Proliferative myositis: a rare muscle inflammatory disorder

A 50-year-old man came to the emergency department with left lower arm pain for 4 days. The pain and swelling started slowly and increased until it prevented him from sleeping at night. The physical examination revealed painful swelling of lower arm. Plasma levels of the D-dimer were elevated and fever was not reported.

The X-ray (Fig 1.) showed swelling of the soft tissue with no calcification. The ultrasound (Fig.2), do it on the same day, revealed diffuse hyperechogenicity of muscle fibres and hypoechoic lines within the muscle fibers. The hypoechoic lines represent preservation of continuous muscle bundles. Venous thrombosis was ruled out. Three days after ultrasound, an MRI was performed. In MRI a soft tissue (Fig.3) mass within the brachioradialis muscle was seen. The T2-weighted images showed a hyperintense mass with hypointense structures intercalated due to preserved muscle fibers. T1-weighted image showed an ill defined mass which was isointense with the muscle. STIR sequence showed diffuse increased signal intensity of the muscle brachioradialis due to the inflammatory changes. The T1 weighted image after contrast showed homogeneous enhancement with non-enhancing geometrical web which represents endomysium and perimysium oedema.

A histologic biopsy was performed (Fig.4), where basophilic giant cells and proliferative fibroblasts was found, consistent with proliferative myositis (PM).

Proliferative myositis (PM) is a rare benign inflammatory myophaty. There are several theories about its etiology such as mechanical injury and ischemia, but none is conclusive (1-2). It occurs most commonly in adults of > 40 years, and occasionally in children(3) The most common localisation of PM are head and neck region or in the upper extremities (4).

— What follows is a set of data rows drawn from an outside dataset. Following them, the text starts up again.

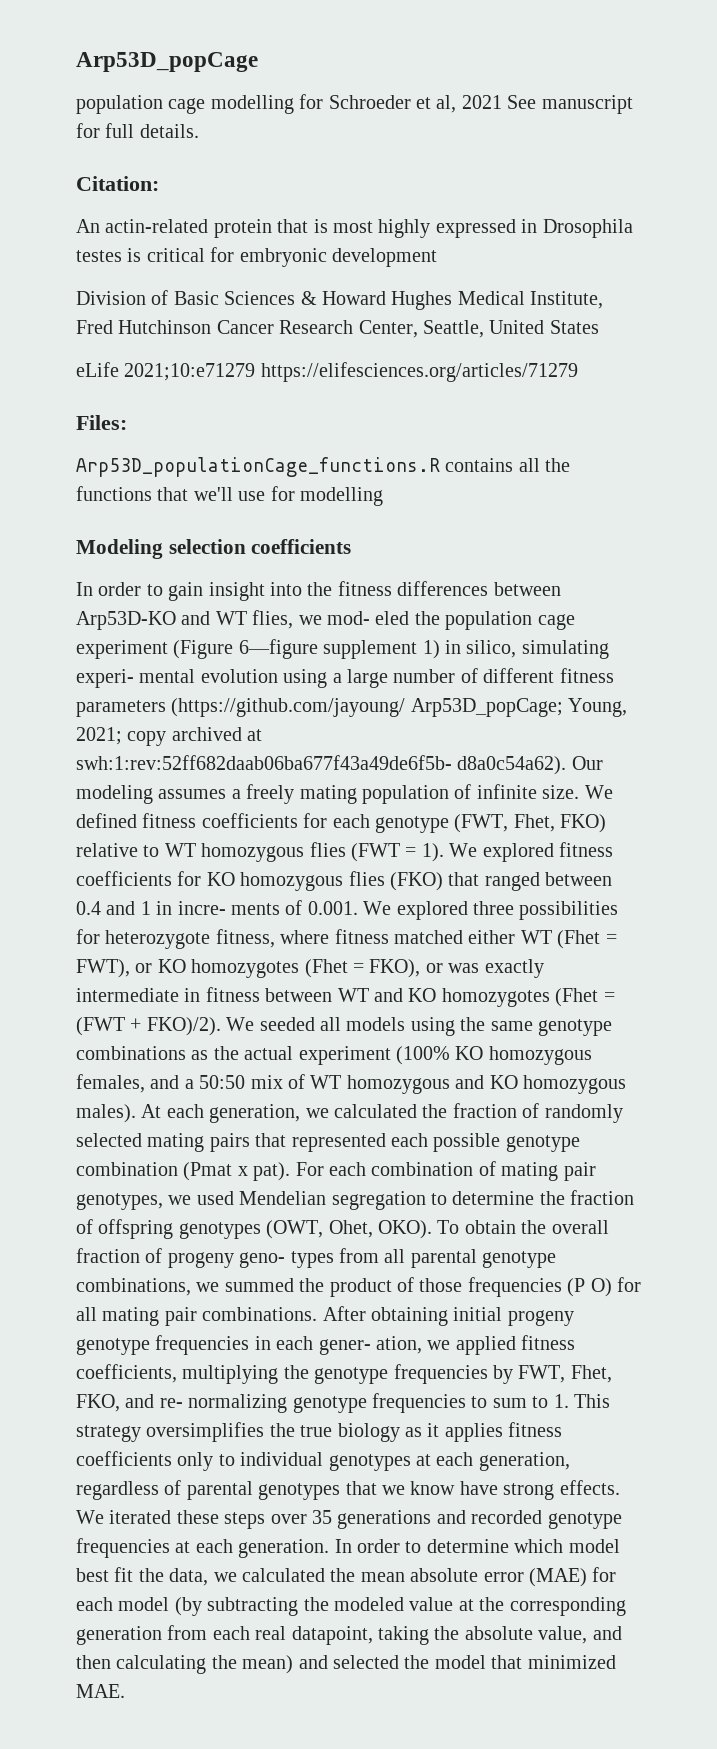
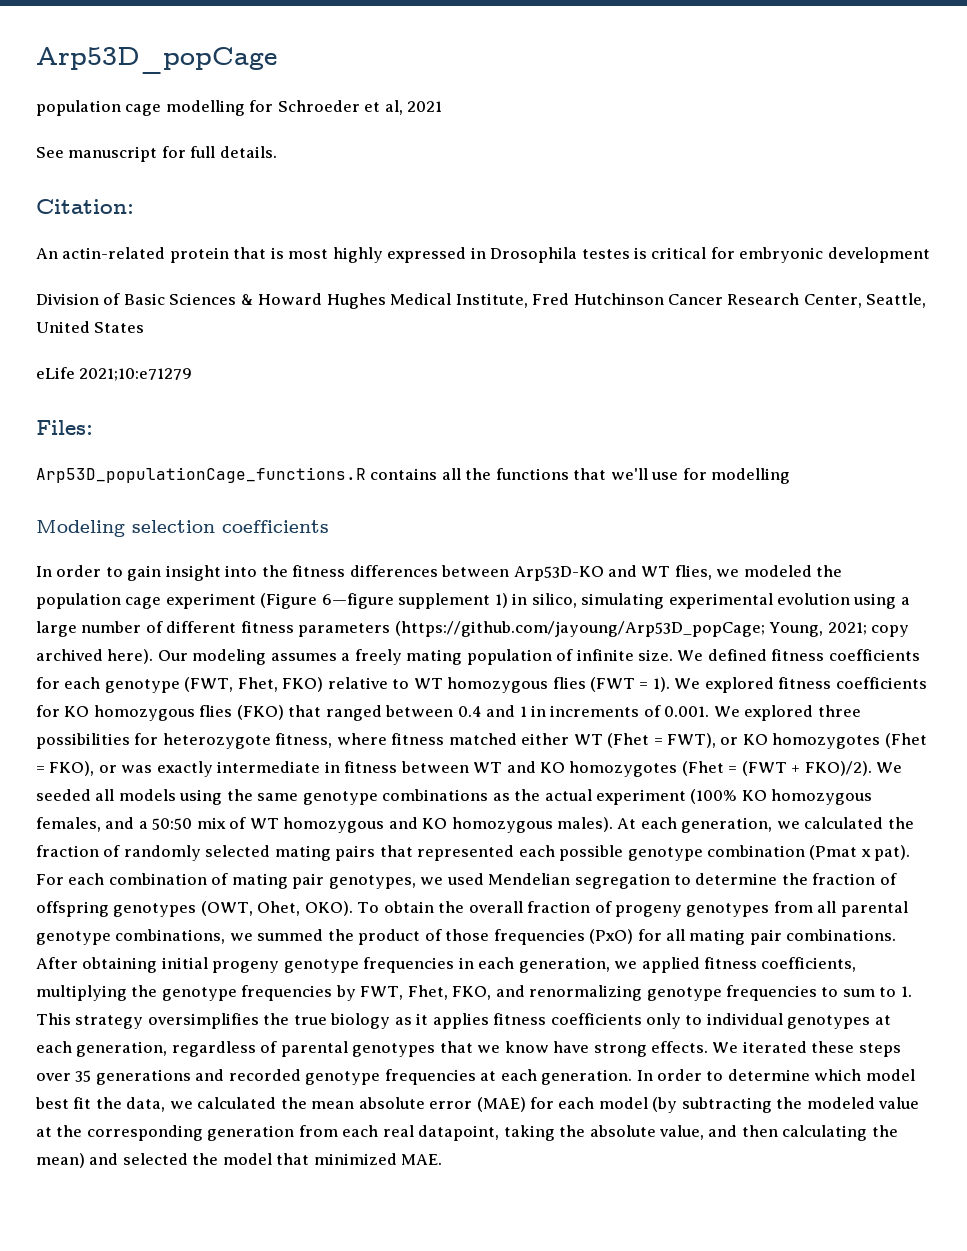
(502, 102) none -> (443, 106) //
[260,362,578,382] https://elifesciences.org/articles/71279 -> (193, 374) none
[327,611,410,625] mod- eled -> [743,565,812,577] modeled
[76,669,196,688] experi- mental -> [668,593,773,609] experimental
[171,698,563,717] (https://github.com/jayoung/ Arp53D_popCage; -> [394,621,765,637] (https://github.com/jayoung/Arp53D_popCage;
[247,729,263,741] [76,755,567,775] at swh:1:rev:52ff682daab06ba677f43a49de6f5b- d8a0c54a62). -> [107,649,154,664] here).
[177,901,280,915] incre- ments -> [550,705,640,717] increments
[239,1251,334,1268] geno- types -> [686,903,770,917] genotypes
[567,1278,612,1297] (P O) -> [589,929,634,944] (PxO)
[318,1336,422,1355] gener- ation, -> [518,957,610,973] generation,
[159,1394,288,1413] re- normalizing -> [529,985,643,1001] renormalizing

Patients may present with a rapidly enlarging solitary, firm and painful soft-tissue mass which is able to cause local compression symptoms (5). Due to its symptoms, it may be confused with venous thrombosis or aggressive tumour.

PM shows no specific features upon laboratory, and radiographic features are frequently nonspecific. That is why the anatomopathological study of the lesion is essential for the diagnosis.

The anatomopathological analysis reveals a lobular and infiltrative mass. Its section surface is gray in color, with a solid texture. Pathologically, the proliferative mass is characterized by a checkerboard of myofibroblasts infiltrating muscle fibers on the transverse section, and ganglion-like cells (6).

The most useful diagnosis probe for PM diagnosis is MRI. The mass is hypointense to isointense on T1-weighted sequences. Contrast enhancement may be variable but is typically homogeneous.

The mass appears hyperintense on T2- weighted sequences with areas of low signal. Preserved muscle fibres can be seen within the mass, appearing as linear hypointense structures on T2-weighted sequences. This last finding is the key for the diagnosis, not described in other similar diagnoses or in soft tissue malignancies (7).The differential considerations of proliferative myositis are wide and contain a lot of entities such as trauma, myositis ossificans, neoplasm, inflammatory diseases (polimyositis), muscular infarction and lymphoma (8).

The initial treatment should be conservative due to PM tends to the spontaneous resolution, so watch and wait strategy is preferred. Since local recurrence is very rare and no cases of metastasis have been reported (9).

The diagnosis of PM may sometimes be difficult and, in some cases diagnosis is not confirmed until after surgical resection. Core-needle biopsy is helpful in the diagnosis, thus avoiding unnecessary surgical trauma.